Ook heeft de voorzitter van de vertrouwenscommissie aan het begin van de besloten raadsvergadering op 27 februari 2012 nog eens de geheimhoudingsplicht benadrukt. Uit het verslag van die vergadering blijkt immers dat de voorzitter het navolgende heeft medegedeeld: "Voor alles wat in deze vergadering aan de orde komt geldt een geheimhoudingsplicht op basis van artikel 61.c van de Gemeentewet. Deze geheimhoudingsplicht geldt voor een ieder die in deze vergadering aanwezig is."
Op grond van het vorenstaande staat naar het oordeel van het hof vast dat sprake is van een wettelijk voorschrift, te weten artikel 61c in verband met artikel 61 van de Gemeentewet, op grond waarvan [betrokkene 1] een geheimhoudingsplicht had. Een andere uitleg is naar het oordeel van het hof ook moeilijk verenigbaar met de strekking van de procedure.
Het hof is, gelet op het voorgaande en op de mededeling van [betrokkene 1] aan de verdachte dat hij met een ander toestel zal bellen omdat hij dat veiliger vindt, van oordeel dat [betrokkene 1] wist dat hij, uit hoofde van wettelijke voorschriften, aan een geheimhoudingsplicht was gebonden en dat deze ook gold ten aanzien van de door hem aan verdachte gedane mededelingen omtrent de inhoud van de sollicitatiegesprekken.

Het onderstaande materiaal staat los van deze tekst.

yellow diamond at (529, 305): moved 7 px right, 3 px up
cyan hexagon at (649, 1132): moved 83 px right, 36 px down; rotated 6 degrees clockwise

De verdediging heeft betoogd dat de verdachte zich op geen enkel moment bewust is geweest van de mogelijkheid dat er in de contacten met [betrokkene 1] informatie zou worden doorgegeven die onder de geheimhoudingsplicht van [betrokkene 1] zou vallen, nu de verdachte in de in de tenlastelegging genoemde periode in de veronderstelling verkeerde dat de geheimhoudingsplicht enkel zag op het waarborgen van de privacy van de kandidaten.